> _Page text_
┌──

Starting at step 602, the controller 30 determines a desired electric field and/or electric potential at one or more particular locations of the confinement apparatus 120. For example, the controller 30 comprises means, such as processing device 505, memory 510, and/or the like, for determining a desired electric field and/or electric potential at one or more particular locations of the confinement apparatus 120. For example, the controller 30 may be controlling the quantum processor 115 to cause the quantum processor 115 to perform a quantum circuit. The quantum circuit may indicate that a particular manipulatable object should be moved from a first location of the confinement apparatus to a second location of the confinement apparatus 120. The one or more particular locations may include the first location, the second location, and/or one or more locations along a route from the first location to the second location. The desired electric field and/or electric potential at the one or more particular locations is configured to cause the manipulatable object to traverse the route from the first location to the second location. In various embodiments, the desired electric field and/or electric potential evolves with time over a period of time that it will take for the manipulatable object to traverse the route (or a portion thereof) from the first location to the second location.

At step 604, the controller 30 receives sensor signals indicating respective calibration measurements. For example, the controller 30 comprises means, such as processing device 505, memory 510, A/D converters 525, and/or the like, for receiving sensor signals indicating respective calibration measurements.

└──

> _Data shown_
┌──

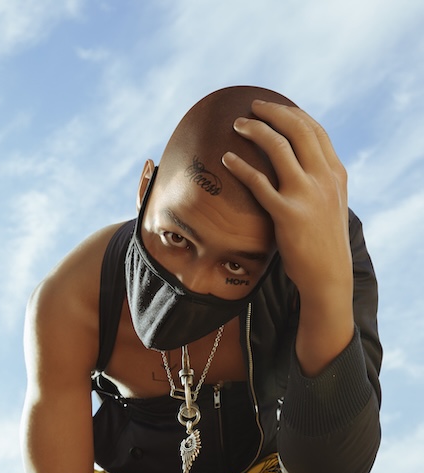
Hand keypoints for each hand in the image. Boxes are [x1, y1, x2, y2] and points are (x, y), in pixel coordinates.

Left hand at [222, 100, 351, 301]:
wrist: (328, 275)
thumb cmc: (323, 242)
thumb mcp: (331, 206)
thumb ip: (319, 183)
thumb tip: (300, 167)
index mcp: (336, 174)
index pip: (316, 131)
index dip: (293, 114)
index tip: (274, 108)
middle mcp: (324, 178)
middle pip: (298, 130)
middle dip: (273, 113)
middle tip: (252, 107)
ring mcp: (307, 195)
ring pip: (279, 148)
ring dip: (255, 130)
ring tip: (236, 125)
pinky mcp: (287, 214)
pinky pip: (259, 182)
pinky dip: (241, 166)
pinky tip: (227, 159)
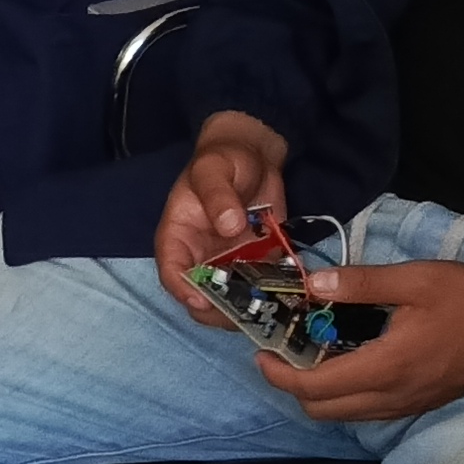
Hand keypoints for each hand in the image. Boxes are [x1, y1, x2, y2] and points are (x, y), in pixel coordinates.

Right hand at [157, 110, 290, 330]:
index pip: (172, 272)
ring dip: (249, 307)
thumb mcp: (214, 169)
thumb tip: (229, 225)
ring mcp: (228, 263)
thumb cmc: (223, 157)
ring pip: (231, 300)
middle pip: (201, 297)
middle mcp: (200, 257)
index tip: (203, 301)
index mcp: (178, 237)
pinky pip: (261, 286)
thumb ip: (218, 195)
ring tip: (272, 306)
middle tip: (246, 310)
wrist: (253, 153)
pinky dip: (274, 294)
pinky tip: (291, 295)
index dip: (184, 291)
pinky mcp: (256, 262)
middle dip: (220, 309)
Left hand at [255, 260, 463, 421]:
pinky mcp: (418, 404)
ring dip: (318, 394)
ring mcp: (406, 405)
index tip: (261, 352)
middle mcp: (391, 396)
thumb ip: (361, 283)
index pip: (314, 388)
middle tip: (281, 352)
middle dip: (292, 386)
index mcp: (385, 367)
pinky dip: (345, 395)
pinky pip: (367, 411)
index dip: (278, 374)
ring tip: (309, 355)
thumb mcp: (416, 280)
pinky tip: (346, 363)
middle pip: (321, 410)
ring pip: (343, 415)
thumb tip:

└──
┌──

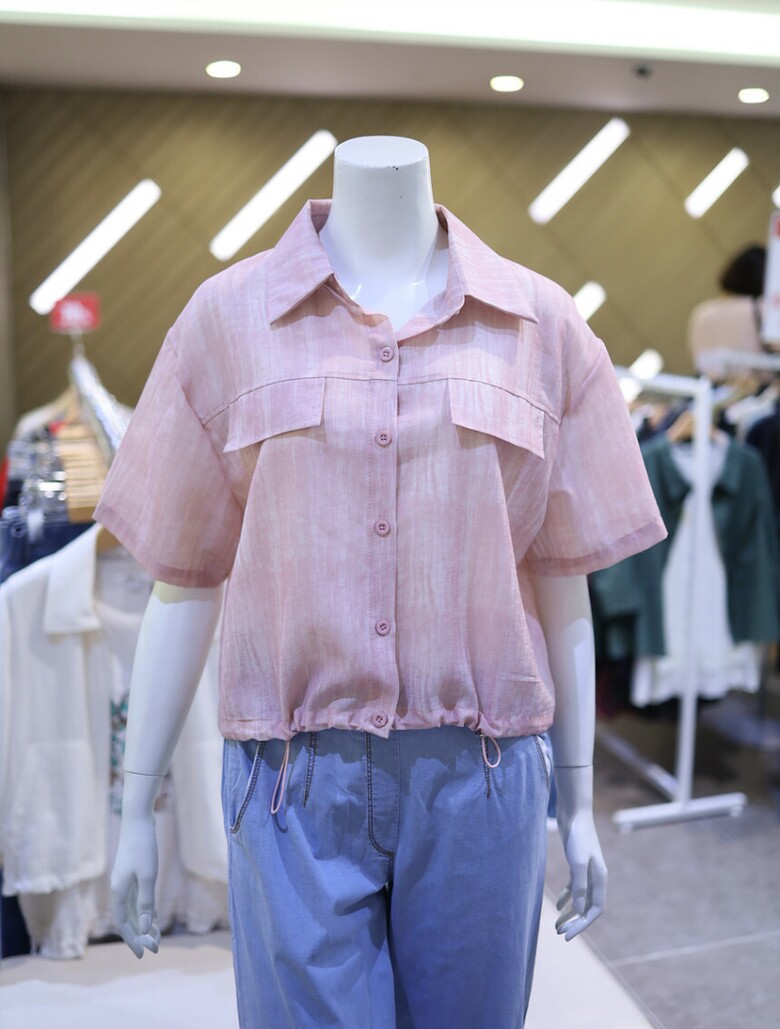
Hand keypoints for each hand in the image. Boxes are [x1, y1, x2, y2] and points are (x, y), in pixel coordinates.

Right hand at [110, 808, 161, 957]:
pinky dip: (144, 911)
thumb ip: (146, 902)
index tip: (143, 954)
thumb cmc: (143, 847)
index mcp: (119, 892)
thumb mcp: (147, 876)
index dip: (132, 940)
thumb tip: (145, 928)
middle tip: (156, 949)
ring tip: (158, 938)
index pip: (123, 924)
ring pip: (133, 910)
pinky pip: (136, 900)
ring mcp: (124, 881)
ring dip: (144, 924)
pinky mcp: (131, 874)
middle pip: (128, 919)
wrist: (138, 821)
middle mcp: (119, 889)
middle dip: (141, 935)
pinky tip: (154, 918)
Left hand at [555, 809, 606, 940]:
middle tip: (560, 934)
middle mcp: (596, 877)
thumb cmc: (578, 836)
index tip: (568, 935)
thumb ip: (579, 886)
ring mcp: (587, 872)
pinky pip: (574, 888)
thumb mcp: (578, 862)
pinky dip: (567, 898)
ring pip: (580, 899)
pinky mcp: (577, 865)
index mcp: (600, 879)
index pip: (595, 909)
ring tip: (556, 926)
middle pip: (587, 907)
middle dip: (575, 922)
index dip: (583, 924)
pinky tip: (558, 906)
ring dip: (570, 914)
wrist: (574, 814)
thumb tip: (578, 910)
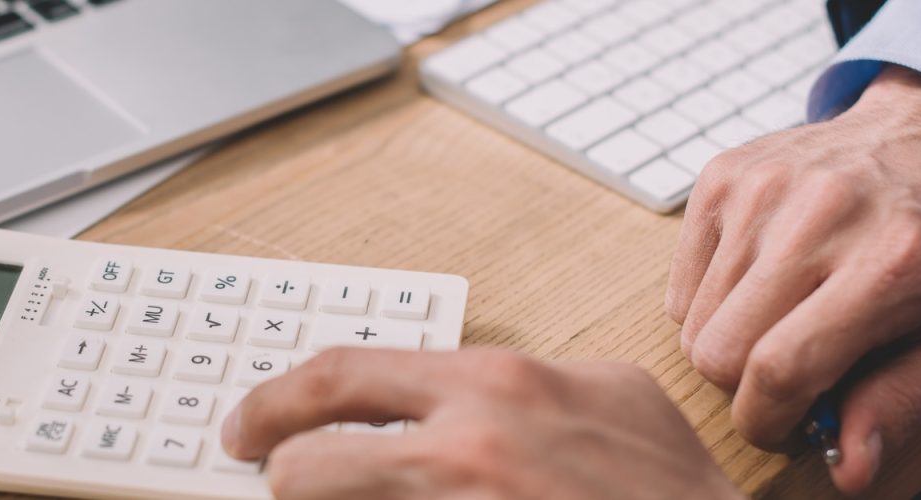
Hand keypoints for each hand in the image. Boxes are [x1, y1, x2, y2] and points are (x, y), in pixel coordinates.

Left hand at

└──

Decide whether each statement agrees with the passage on the controller's steps. Answer yes or no, and quote the words of the passage that decide it. 1. At step 602, the controller determines a desired electric field and/or electric potential at one or more locations of the confinement apparatus. 2. The desired electric field and/or electric potential stays constant while the manipulatable object traverses the route. 3. At step 604, the controller sends sensor signals indicating calibration measurements.

1. Yes: "Starting at step 602, the controller 30 determines a desired electric field and/or electric potential at one or more particular locations of the confinement apparatus 120."
2. No: "the desired electric field and/or electric potential evolves with time over a period of time that it will take for the manipulatable object to traverse the route"
3. No: "At step 604, the controller 30 receives sensor signals indicating respective calibration measurements."